Well apparently there is no love for us N-scalers... cough..gc53dfgc..cough.
So I'll start this one off.

I've only been at this for a month now so my collection is still pretty small.

This is the start of my Rio Grande collection:









And this is the start of my Santa Fe collection.
No engines yet but I'm working on getting some PA's:








​


----------



## gunrunnerjohn (Nov 10, 2010)

You sure have enough RioGrande engines to pull all that rolling stock!


----------



## novice (Feb 2, 2011)

Nice looking set of trains - N is just too small for my eyes - however I do have 1 loco, I bought by accident and decided it makes a great billboard LOL - here's the pic on top of one of my O stations


----------



## N-gauged (Mar 27, 2011)

The PA and 3B's came together at a price I couldn't resist.
I'm hoping to get some more PA's to go with the two extra B's.
​


----------



## tjcruiser (Jan 10, 2010)

Nov,

I love it! Looks like that thing could drive right through the front door! Classic.

We have a guy here in town who owns/runs a restaraunt filled with old nostalgic stuff ... cars, sporting equipment, etc. A couple of years ago he bought an old hook-and-ladder fire engine and had the thing craned up to the roof of the restaraunt. Way cool!

TJ


----------



## novice (Feb 2, 2011)

Thanks TJ - it's not mounted yet - gonna build a platform for it so it sits flat - but I thought it was a nice novelty - says "Train Station Here" - just in case someone couldn't find the train station with all the trains around it 

Love the hook-ladder idea - I've seen a few of those types of novelties in my travels - should have taken pics along the way - oh well - hind site.


----------



## Steve441 (Nov 24, 2010)

*CN Switchers*

Here's the start of my collection - Hope to get more CN stuff. Cheers - Steve


----------



## N-gauged (Mar 27, 2011)

Some more Rio Grande stuff to add to my collection.
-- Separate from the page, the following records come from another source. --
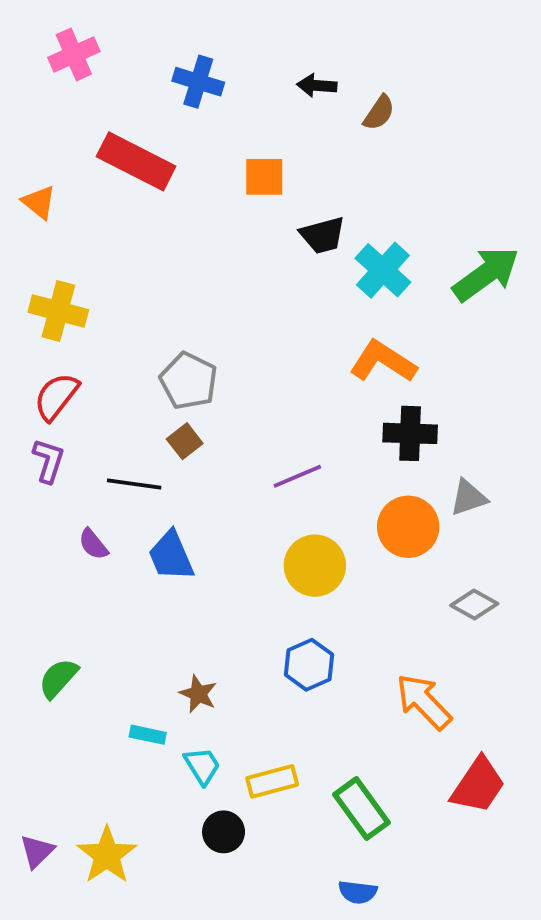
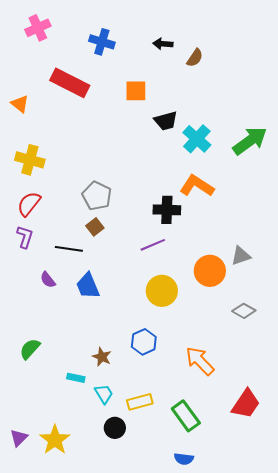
black cross: (410, 433) -> (167, 210), moved
blue hexagon: (309, 665) -> (144, 342), moved
orange arrow: (424, 702) -> (200, 361), moved

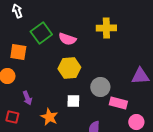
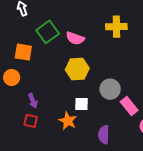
pink rectangle: (118, 103) -> (129, 106), turned 36
red square: (12, 117) -> (31, 121), moved
orange star: (49, 117) -> (68, 121), moved

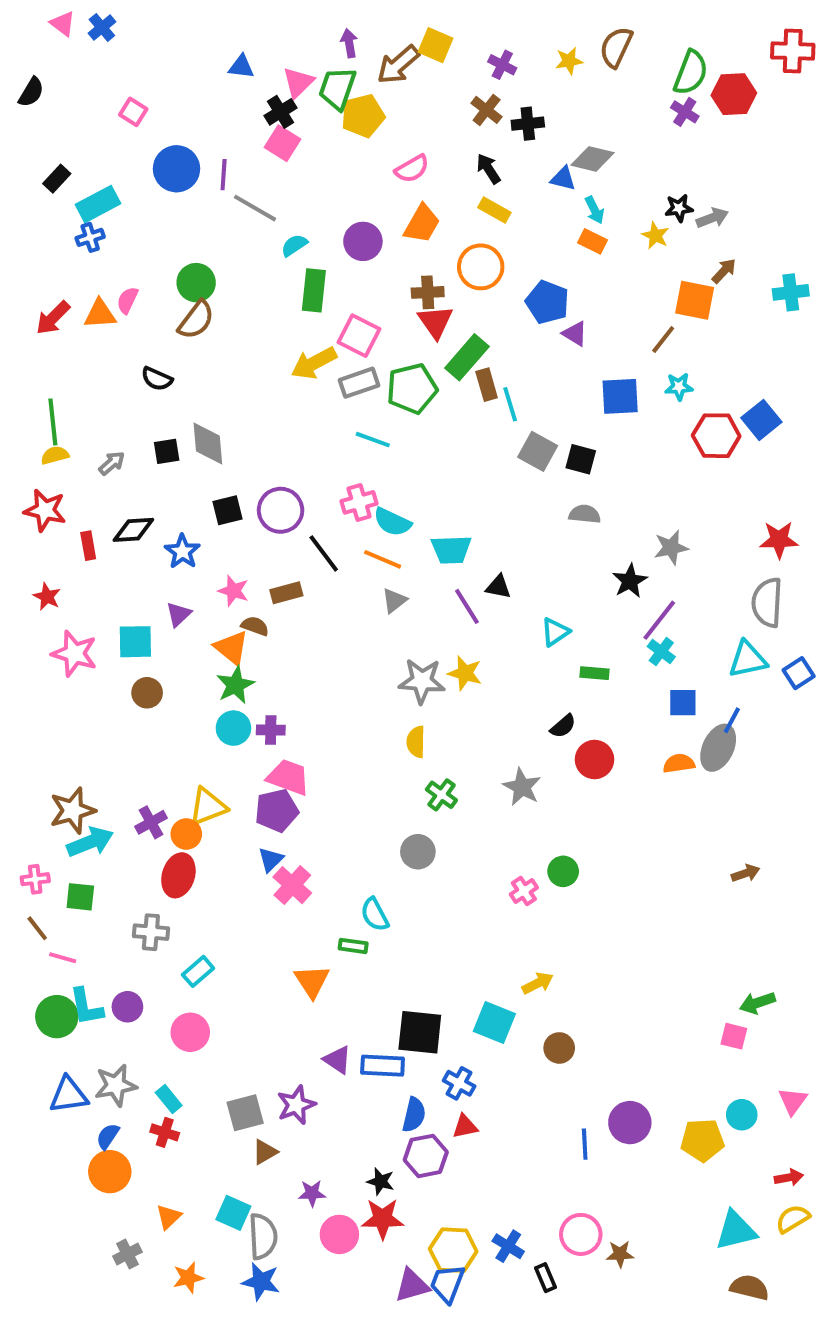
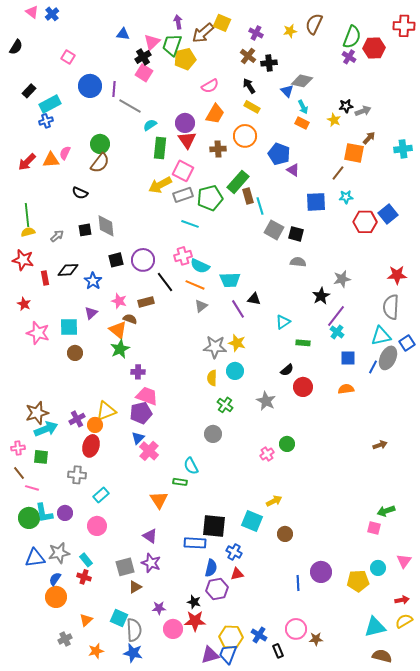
blue triangle: (563, 179) -> (287, 91), turned 32
red triangle: (436, 322) -> (187, 140), moved
cyan circle: (233, 728) -> (235, 371), moved
gray ellipse: (718, 748) -> (388, 358), moved
purple triangle: (337, 1060) -> (150, 536), moved
purple star: (296, 1105) -> (151, 563), turned -30

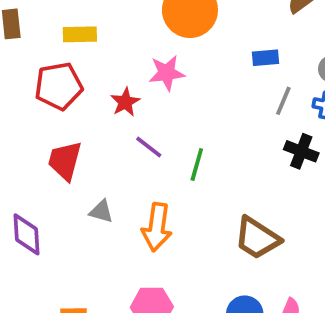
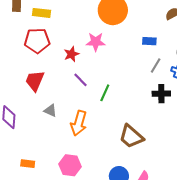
yellow rectangle: (80, 34) -> (41, 13), moved
black cross: (301, 151) -> (161, 94), turned -30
PA-1 and seven (all different) passenger cars.









Oh, I got a new camera too in case you didn't notice the pic quality compared to my first pics.
​


----------



## Fifer (Apr 21, 2011)

Here is a picture of my weakness. I am a freak for Kato F7 ATSF freight locos.
I have accumulated these over many years and now have all of them on the new DCC chassis with DCC installed and all with some added detail and re-numbered.




























Great stuff guys , keep the pics coming !!!

Mike :thumbsup:


----------



## N-gauged (Mar 27, 2011)

Those are very nice mike.
I eventually will need to find some Santa Fe freight locos myself.
​


----------



## Fifer (Apr 21, 2011)

N-gauged said:


> Those are very nice mike.
> I eventually will need to find some Santa Fe freight locos myself.
> ​


Thanks , They are hard to come by in Kato.
Thanks , Mike


----------